A sense of co-opting and expanding on the location’s existing culture is essential in an adaptive reuse project like this, and even though this was Lissoni’s first project in Holland, he became familiar enough with the local history and culture to be able to play with the details, furniture, and art. “I combined the antique culture of Holland with the new idea of modernity,” he says, explaining the choice of chairs by Marcel Wanders, pieces by Hella Jongerius, and antique ceramic walls colored the blue of seventeenth-century delft china. Through it all weaves Lissoni’s own furniture and interior decoration, but not, as he says, “like out of a Piero Lissoni catalog.”

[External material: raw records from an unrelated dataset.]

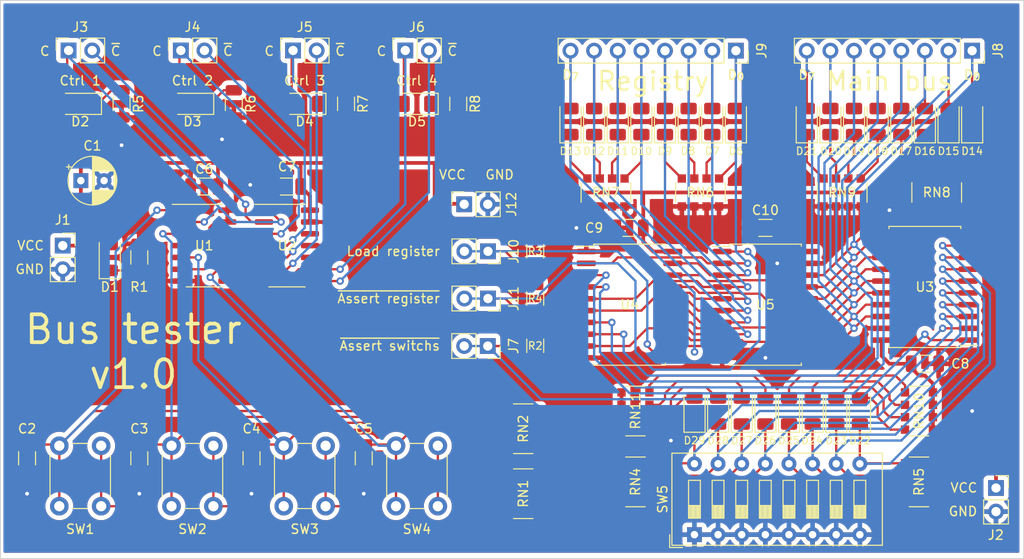
<source format=kicad_pcb>
(kicad_pcb (version 20221018) (generator pcbnew)

  (general
    (thickness 1.6)
  )

  (paper "A4")
  (layers
    (0 "F.Cu" signal)
    (31 "B.Cu" signal)
    (32 "B.Adhes" user "B.Adhesive")
    (33 "F.Adhes" user "F.Adhesive")
    (34 "B.Paste" user)
    (35 "F.Paste" user)
    (36 "B.SilkS" user "B.Silkscreen")
    (37 "F.SilkS" user "F.Silkscreen")
    (38 "B.Mask" user)
    (39 "F.Mask" user)
    (40 "Dwgs.User" user "User.Drawings")
    (41 "Cmts.User" user "User.Comments")
    (42 "Eco1.User" user "User.Eco1")
    (43 "Eco2.User" user "User.Eco2")
    (44 "Edge.Cuts" user)
    (45 "Margin" user)
    (46 "B.CrtYd" user "B.Courtyard")
    (47 "F.CrtYd" user "F.Courtyard")
    (48 "B.Fab" user)
    (49 "F.Fab" user)
    (50 "User.1" user)
    (51 "User.2" user)
    (52 "User.3" user)
    (53 "User.4" user)
    (54 "User.5" user)
    (55 "User.6" user)
    (56 "User.7" user)
    (57 "User.8" user)
    (58 "User.9" user)
  )

  (setup
    (pad_to_mask_clearance 0)
    (pcbplotparams
      (layerselection 0x00010ea_ffffffff)
      (plot_on_all_layers_selection 0x0000000_00000000)
      (disableapertmacros false)
      (usegerberextensions false)
      (usegerberattributes true)
      (usegerberadvancedattributes true)
      (creategerberjobfile true)
      (dashed_line_dash_ratio 12.000000)
      (dashed_line_gap_ratio 3.000000)
      (svgprecision 4)
      (plotframeref false)
      (viasonmask false)
      (mode 1)
      (useauxorigin false)
      (hpglpennumber 1)
      (hpglpenspeed 20)
      (hpglpendiameter 15.000000)
      (dxfpolygonmode true)
      (dxfimperialunits true)
      (dxfusepcbnewfont true)
      (psnegative false)
      (psa4output false)
      (plotreference true)
      (plotvalue true)
      (plotinvisibletext false)
      (sketchpadsonfab false)
      (subtractmaskfromsilk false)
      (outputformat 1)
      (mirror false)
      (drillshape 0)
      (scaleselection 1)
      (outputdirectory "gerber/")
    )
  )

  (net 0 "")
  (net 1 "VCC")
  (net 2 "GND")
  (net 3 "Net-(RN2A-R1.1)")
  (net 4 "Net-(RN2B-R2.1)")
  (net 5 "Net-(RN2C-R3.1)")
  (net 6 "Net-(RN2D-R4.1)")
  (net 7 "Net-(D1-K)")
  (net 8 "Net-(D2-K)")
  (net 9 "/C1")
  (net 10 "Net-(D3-K)")
  (net 11 "/C2")
  (net 12 "Net-(D4-K)")
  (net 13 "/C3")
  (net 14 "Net-(D5-K)")
  (net 15 "/C4")
  (net 16 "Net-(D6-K)")
  (net 17 "/Reg_{0}")
  (net 18 "Net-(D7-K)")
  (net 19 "/Reg_{1}")
  (net 20 "Net-(D8-K)")
  (net 21 "/Reg_{2}")
  (net 22 "Net-(D9-K)")
  (net 23 "/Reg_{3}")
  (net 24 "Net-(D10-K)")
  (net 25 "/Reg_{4}")
  (net 26 "Net-(D11-K)")
  (net 27 "/Reg_{5}")
  (net 28 "Net-(D12-K)")
  (net 29 "/Reg_{6}")
  (net 30 "Net-(D13-K)")
  (net 31 "/Reg_{7}")
  (net 32 "Net-(D14-K)")
  (net 33 "/Bus_{0}")
  (net 34 "Net-(D15-K)")
  (net 35 "/Bus_{1}")
  (net 36 "Net-(D16-K)")
  (net 37 "/Bus_{2}")
  (net 38 "Net-(D17-K)")
  (net 39 "/Bus_{3}")
  (net 40 "Net-(D18-K)")
  (net 41 "/Bus_{4}")
  (net 42 "Net-(D19-K)")
  (net 43 "/Bus_{5}")
  (net 44 "Net-(D20-K)")
  (net 45 "/Bus_{6}")
  (net 46 "Net-(D21-K)")
  (net 47 "/Bus_{7}")
  (net 48 "/~{D_{0}}")
  (net 49 "Net-(D22-A)")
  (net 50 "/~{D_{1}}")
  (net 51 "Net-(D23-A)")
  (net 52 "/~{D_{2}}")
  (net 53 "Net-(D24-A)")
  (net 54 "/~{D_{3}}")
  (net 55 "Net-(D25-A)")
  (net 56 "/~{D_{4}}")
  (net 57 "Net-(D26-A)")
  (net 58 "/~{D_{5}}")
  (net 59 "Net-(D27-A)")
  (net 60 "/~{D_{6}}")
  (net 61 "Net-(D28-A)")
  (net 62 "/~{D_{7}}")
  (net 63 "Net-(D29-A)")
  (net 64 "/~{C1}")
  (net 65 "/~{C2}")
  (net 66 "/~{C3}")
  (net 67 "/~{C4}")
  (net 68 "Net-(J7-Pin_1)")
  (net 69 "Net-(J10-Pin_1)")
  (net 70 "Net-(J11-Pin_1)")
  (net 71 "Net-(RN1D-R4.2)")
  (net 72 "Net-(RN1C-R3.2)")
  (net 73 "Net-(RN1B-R2.2)")
  (net 74 "Net-(RN1A-R1.2)")
  (net 75 "unconnected-(U1-Pad10)")
  (net 76 "unconnected-(U1-Pad12)")
  (net 77 "unconnected-(U2-Pad10)")
  (net 78 "unconnected-(U2-Pad12)")

  (footprint "Connector_PinSocket_2.54mm:PinSocket_1x02_P2.54mm_Vertical" (layer "F.Cu") (at 69.85 41.91 90))

  (footprint "Resistor_SMD:R_Array_Convex_4x1206" (layer "F.Cu") (at 120.65 40.64 -90))

  (footprint "LED_SMD:LED_1206_3216Metric" (layer "F.Cu") (at 40.64 31.115 180))

  (footprint "LED_SMD:LED_1206_3216Metric" (layer "F.Cu") (at 83.82 33.02 90))

  (footprint "Resistor_SMD:R_Array_Convex_4x1206" (layer "F.Cu") (at 118.745 71.755 180))

  (footprint "Resistor_SMD:R_1206_3216Metric" (layer "F.Cu") (at 77.49 57.125 -90))

  (footprint "Capacitor_SMD:C_1206_3216Metric" (layer "F.Cu") (at 102.235 44.45 180))

  (footprint "Resistor_SMD:R_1206_3216Metric" (layer "F.Cu") (at 45.085 31.115 -90))

  (footprint "Package_SO:SOIC-14_3.9x8.7mm_P1.27mm" (layer "F.Cu") (at 41.91 46.355))

  (footprint "Resistor_SMD:R_Array_Convex_4x1206" (layer "F.Cu") (at 76.2 73.025 180))

  (footprint "LED_SMD:LED_1206_3216Metric" (layer "F.Cu") (at 94.615 64.135 90))

  (footprint "Connector_PinSocket_2.54mm:PinSocket_1x02_P2.54mm_Vertical" (layer "F.Cu") (at 39.39 25.375 90))

  (footprint "LED_SMD:LED_1206_3216Metric" (layer "F.Cu") (at 93.98 33.02 90))

  (footprint "LED_SMD:LED_1206_3216Metric" (layer "F.Cu") (at 112.395 64.135 90))

  (footprint "Resistor_SMD:R_Array_Convex_4x1206" (layer "F.Cu") (at 95.25 40.64 -90))

  (footprint "Capacitor_THT:CP_Radial_D5.0mm_P2.50mm" (layer "F.Cu") (at 28.639888 39.37))

  (footprint "LED_SMD:LED_1206_3216Metric" (layer "F.Cu") (at 99.06 33.02 90))

  (footprint "LED_SMD:LED_1206_3216Metric" (layer "F.Cu") (at 91.44 33.02 90))

  (footprint "Resistor_SMD:R_1206_3216Metric" (layer "F.Cu") (at 69.215 31.115 -90))

  (footprint "LED_SMD:LED_1206_3216Metric" (layer "F.Cu") (at 81.28 33.02 90))

  (footprint "LED_SMD:LED_1206_3216Metric" (layer "F.Cu") (at 121.92 33.02 90))

  (footprint "Capacitor_SMD:C_1206_3216Metric" (layer "F.Cu") (at 34.925 69.215 -90))

  (footprint "Resistor_SMD:R_1206_3216Metric" (layer "F.Cu") (at 77.49 52.045 -90))

  (footprint "LED_SMD:LED_1206_3216Metric" (layer "F.Cu") (at 111.76 33.02 90))

  (footprint "Connector_PinSocket_2.54mm:PinSocket_1x02_P2.54mm_Vertical" (layer "F.Cu") (at 63.52 25.375 90))

  (footprint "Button_Switch_THT:SW_PUSH_6mm_H5mm" (layer "F.Cu") (at 42.89 67.87 -90))

  (footprint "LED_SMD:LED_1206_3216Metric" (layer "F.Cu") (at 102.235 64.135 90))

  (footprint "Resistor_SMD:R_Array_Convex_4x1206" (layer "F.Cu") (at 88.265 71.755))

  (footprint "LED_SMD:LED_1206_3216Metric" (layer "F.Cu") (at 99.695 64.135 90))

  (footprint "Capacitor_SMD:C_1206_3216Metric" (layer "F.Cu") (at 119.38 59.055))

  (footprint "Resistor_SMD:R_Array_Convex_4x1206" (layer "F.Cu") (at 76.2 66.04))

  (footprint "Connector_PinSocket_2.54mm:PinSocket_1x02_P2.54mm_Vertical" (layer "F.Cu") (at 72.41 52.045 -90))

  (footprint "LED_SMD:LED_1206_3216Metric" (layer "F.Cu") (at 109.855 64.135 90))

  (footprint "Resistor_SMD:R_Array_Convex_4x1206" (layer "F.Cu") (at 88.265 64.135 180))

  (footprint "Connector_PinSocket_2.54mm:PinSocket_1x02_P2.54mm_Vertical" (layer "F.Cu") (at 26.695 46.355))

  (footprint "LED_SMD:LED_1206_3216Metric" (layer "F.Cu") (at 97.155 64.135 90))

  (footprint "Resistor_SMD:R_1206_3216Metric" (layer "F.Cu") (at 77.49 46.965 90))

  (footprint "Button_Switch_THT:SW_PUSH_6mm_H5mm" (layer "F.Cu") (at 30.825 67.87 -90))

  (footprint "Resistor_SMD:R_1206_3216Metric" (layer "F.Cu") (at 34.925 47.625 90))

  (footprint "Connector_PinSocket_2.54mm:PinSocket_1x08_P2.54mm_Vertical" (layer "F.Cu") (at 99.06 25.4 -90))

  (footprint "Package_SO:SOIC-20W_7.5x12.8mm_P1.27mm" (layer "F.Cu") (at 87.63 52.705))

  (footprint "Resistor_SMD:R_Array_Convex_4x1206" (layer "F.Cu") (at 110.49 40.64 -90))

  (footprint "LED_SMD:LED_1206_3216Metric" (layer "F.Cu") (at 106.68 33.02 90))

  (footprint "LED_SMD:LED_1206_3216Metric" (layer "F.Cu") (at 119.38 33.02 90))

  (footprint "Package_SO:SOIC-20W_7.5x12.8mm_P1.27mm" (layer "F.Cu")
    (tstamp 7ca2c15a-b88d-463c-b1fe-0d74bbdd79c0)
    (at 119.38 50.8 180)
    (descr "SOIC, 20 Pin (JEDEC MS-013AC, https://www.analog.com/media/en/package-pcb-resources/package/233848rw_20.pdf), generated with kicad-footprint-generator ipc_gullwing_generator.py")
    (tags "SOIC SO")
    (property "Sheetfile" "Bus-tester.kicad_sch")
    (property "Sheetname" "")
    (property "ki_description" "8-bit Buffer/Line driver Inverter, 3-state outputs")
    (property "ki_keywor
... [819769 chars truncated]
</source>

Instead, it’s like a highlights reel of his particular talents: the clean lines and modernist aesthetic come from a long history of collaborations with serious furniture companies like Boffi (for which he acts as artistic director), Alessi, and Kartell. The historical awareness and moments of playful color (like the bright-green chairs in the atrium) seem to come from projects like the Hotel Monaco & Grand Canal in Venice (completed in 2004) or the Mamilla. He cites the 1,000-square-meter Akasha Wellbeing Center as the focal point of all the different aesthetics and histories and narratives running through the project and says it produces the kind of calm almost unheard of in a bustling city like Amsterdam. “We designed everything to be not exaggerated, but to be special,” he says of the low-lit swimming pool, the wood-lined treatment rooms, and the clean—yet comfortable—modernist lines of glass, sofa, and fireplace. That same desire for a place of respite appears throughout the individual rooms, whether they’re the smaller private rooms, the midsize duplexes, or the three enormous “supersuites,” as he calls them, that take up all three levels of the building’s roof structure. “It’s like a cathedral,” Lissoni says of those spaces, which reiterate the lobby’s staircase, the spa’s lines, and the existing structure’s history. “I tried to connect antique things and antique meanings with a totally new contemporary architecture, without any level of compromise.”
Compromise is usually what happens with this kind of an overlap of different countries, aesthetics, movements, and styles, but Lissoni sees it differently. “This combination is like a contamination,” he says, and lists the varying aesthetic and cultural influences visually represented throughout the hotel. “There are antiques with Chinese pieces, African pieces, the local art,” but inside, he says, they commissioned only Dutch artists, as well as a Dutch chef. “It was my first project in Holland, and it wasn’t aggressive, because I don’t want to be aggressive. I’m not there to create a new icon of architecture; I’m there to talk about the silent architecture in town,” Lissoni says, making an oblique reference to a few Dutch architects who are perhaps more interested in exporting their brand to condos in Manhattan and cities in Korea than they might be about fitting into the existing architectural and cultural landscape. The biggest success for Lissoni has been the way in which locals have adopted the space. During the weekend—which in Amsterdam, he notes, runs from Thursday evening until Sunday night—the bar and restaurants see between 600 and 800 people a night. “I designed something for tourists, and now it’s full of tourists but also locals,” he says. It’s become the new spot for power breakfasts among the city’s cultural elite, many of whom work in the nearby museums (the Rijksmuseum is just 500 feet away), and also power lunches and power cocktails and power dinners and power postprandial hot chocolates. And not a dead cat in sight.